Als mein Vater starb, war ich gerade zehn Jahre alt. Mein Vater hatte eine lange Leidenszeit hinter sich und ich hatte irgendwie gespürt, dass er sterben würde. In der Zeit vor seinem Tode weinte ich häufig in der Schule. Als mich einmal eine Lehrerin darauf ansprach, sagte ich ihr, mein Vater liege im Sterben. Nach seinem Tod machte ich mir über ein Jahr lang Schuldgefühle, weil ich dachte, er wäre gestorben, weil ich das in der Schule erzählt hätte. Ich entwickelte für mich ein Ritual, das ich jeden Abend im Bett durchführte, um meinen „Fehler“ wiedergutzumachen. Ich erlebte meine Mutter als sehr verzweifelt und hilflos, sodass ich ihr nichts davon erzählte. Nach dem Tod meines Vaters schlief ich jahrelang im Ehebett neben meiner Mutter. Fast jede Nacht wachte ich mit der Angst auf, sie könnte auch sterben. Ich lauschte so lange, bis ich ihren Atem vernahm, dann konnte ich erst wieder einschlafen. Bis zu meinem Studium kämpfte ich bei jedem Abschied von einem Menschen, und sei es auch nur für einen längeren Urlaub, mit den Tränen und fühlte mich verlassen. Auf der einen Seite hasste ich es, wenn meine Mutter immer wieder weinte und an den Vater erinnerte, auf der anderen Seite war ich selbst auch sehr traurig. Ich kämpfte gegen meine Gefühle und die meiner Mutter an. Ich wollte sie nicht traurig sehen und auch wieder Spaß im Leben haben. Manchmal gab ich dem Vater die Schuld, dass die Mutter so traurig war.

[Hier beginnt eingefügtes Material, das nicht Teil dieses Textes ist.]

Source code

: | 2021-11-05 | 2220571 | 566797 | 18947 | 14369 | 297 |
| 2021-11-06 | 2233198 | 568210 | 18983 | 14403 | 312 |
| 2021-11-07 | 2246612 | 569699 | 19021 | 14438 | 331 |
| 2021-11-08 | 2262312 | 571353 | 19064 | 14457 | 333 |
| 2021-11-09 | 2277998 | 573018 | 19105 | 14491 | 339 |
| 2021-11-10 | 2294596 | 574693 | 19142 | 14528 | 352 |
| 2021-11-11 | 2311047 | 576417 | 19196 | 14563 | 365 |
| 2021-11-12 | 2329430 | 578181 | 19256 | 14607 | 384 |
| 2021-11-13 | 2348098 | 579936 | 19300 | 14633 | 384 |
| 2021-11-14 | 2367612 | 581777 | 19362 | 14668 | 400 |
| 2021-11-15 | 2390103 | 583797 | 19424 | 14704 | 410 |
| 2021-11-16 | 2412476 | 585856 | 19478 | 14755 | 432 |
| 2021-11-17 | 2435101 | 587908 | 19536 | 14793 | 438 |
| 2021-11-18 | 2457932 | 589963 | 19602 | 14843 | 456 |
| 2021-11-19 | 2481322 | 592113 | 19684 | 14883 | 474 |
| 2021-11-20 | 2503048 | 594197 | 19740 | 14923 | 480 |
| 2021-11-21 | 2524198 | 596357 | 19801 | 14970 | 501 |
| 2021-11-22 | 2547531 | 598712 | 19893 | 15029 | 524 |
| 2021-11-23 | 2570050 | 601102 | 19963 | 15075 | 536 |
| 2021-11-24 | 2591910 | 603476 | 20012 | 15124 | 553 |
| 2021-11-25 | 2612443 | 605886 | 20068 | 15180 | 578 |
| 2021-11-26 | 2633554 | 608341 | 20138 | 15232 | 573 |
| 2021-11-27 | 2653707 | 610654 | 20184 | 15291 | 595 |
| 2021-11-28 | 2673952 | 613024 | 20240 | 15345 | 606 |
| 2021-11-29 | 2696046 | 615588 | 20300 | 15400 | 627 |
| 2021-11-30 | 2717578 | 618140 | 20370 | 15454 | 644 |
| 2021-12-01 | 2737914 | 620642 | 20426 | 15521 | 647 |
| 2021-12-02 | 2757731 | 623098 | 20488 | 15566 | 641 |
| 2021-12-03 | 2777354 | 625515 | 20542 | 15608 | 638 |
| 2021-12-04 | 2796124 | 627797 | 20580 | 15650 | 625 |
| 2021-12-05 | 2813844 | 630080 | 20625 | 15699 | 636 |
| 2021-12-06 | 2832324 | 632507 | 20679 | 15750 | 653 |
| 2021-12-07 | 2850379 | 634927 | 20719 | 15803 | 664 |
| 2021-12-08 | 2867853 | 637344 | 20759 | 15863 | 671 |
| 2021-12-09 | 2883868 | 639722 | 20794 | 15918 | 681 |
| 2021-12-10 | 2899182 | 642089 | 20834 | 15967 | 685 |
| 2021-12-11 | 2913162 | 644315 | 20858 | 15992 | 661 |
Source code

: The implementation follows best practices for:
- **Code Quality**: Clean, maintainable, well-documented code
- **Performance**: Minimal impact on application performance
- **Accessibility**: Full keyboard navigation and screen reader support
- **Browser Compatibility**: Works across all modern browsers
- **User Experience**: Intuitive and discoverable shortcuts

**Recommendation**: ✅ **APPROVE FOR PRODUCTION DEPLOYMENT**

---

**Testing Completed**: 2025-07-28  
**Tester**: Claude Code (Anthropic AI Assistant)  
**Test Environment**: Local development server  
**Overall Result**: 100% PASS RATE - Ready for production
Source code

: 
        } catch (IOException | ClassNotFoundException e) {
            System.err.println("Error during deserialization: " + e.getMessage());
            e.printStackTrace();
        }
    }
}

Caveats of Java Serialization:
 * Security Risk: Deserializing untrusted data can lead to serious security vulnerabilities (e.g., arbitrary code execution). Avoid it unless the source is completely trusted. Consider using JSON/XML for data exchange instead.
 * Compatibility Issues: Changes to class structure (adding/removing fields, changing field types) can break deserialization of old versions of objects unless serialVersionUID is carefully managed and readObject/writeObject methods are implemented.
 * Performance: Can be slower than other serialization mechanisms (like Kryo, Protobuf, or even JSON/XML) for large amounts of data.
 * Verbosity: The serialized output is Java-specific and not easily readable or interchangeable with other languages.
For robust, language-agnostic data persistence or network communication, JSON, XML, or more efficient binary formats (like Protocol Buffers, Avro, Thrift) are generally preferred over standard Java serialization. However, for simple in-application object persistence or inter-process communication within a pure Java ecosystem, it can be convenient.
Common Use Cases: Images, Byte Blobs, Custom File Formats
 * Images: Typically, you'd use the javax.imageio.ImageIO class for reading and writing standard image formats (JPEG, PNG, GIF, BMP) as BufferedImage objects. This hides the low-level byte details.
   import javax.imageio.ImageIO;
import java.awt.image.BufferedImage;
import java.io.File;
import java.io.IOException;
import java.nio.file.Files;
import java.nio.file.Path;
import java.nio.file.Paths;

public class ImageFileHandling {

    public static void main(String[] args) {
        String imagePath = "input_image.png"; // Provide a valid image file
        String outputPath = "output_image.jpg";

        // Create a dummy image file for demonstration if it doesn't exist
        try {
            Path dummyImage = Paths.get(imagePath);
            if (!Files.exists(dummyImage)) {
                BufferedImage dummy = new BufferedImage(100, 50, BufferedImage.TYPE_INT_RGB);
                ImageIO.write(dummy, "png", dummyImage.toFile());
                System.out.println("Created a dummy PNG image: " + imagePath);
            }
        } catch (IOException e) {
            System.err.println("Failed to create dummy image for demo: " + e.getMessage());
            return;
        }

Ich habe an mir erlebt, dass ich mich bis weit in mein Erwachsenenleben hinein immer wieder schmerzlich mit dem Tod meines Vaters auseinandersetzen musste. Auch heute gibt es noch viele Augenblicke, in denen ich an ihn denke oder traurig bin, dass er nicht an meinem Leben teilhaben kann. Doch meine Gefühle ihm gegenüber haben sich verändert. Ich kann heute liebevoll an ihn denken, ohne zu weinen, aber auch mein Leben gestalten, ohne immer an ihn zu denken.

Der Verlust eines Elternteiles in der Kindheit muss in jedem Lebensabschnitt während des Heranwachsens erneut betrauert werden. Wenn Kinder nicht angemessen um den Verlust eines Familienmitgliedes trauern, kann es im späteren Leben zu Störungen wie Angst vor enger Bindung, vor einer Schwangerschaft, vor Depressionen kommen.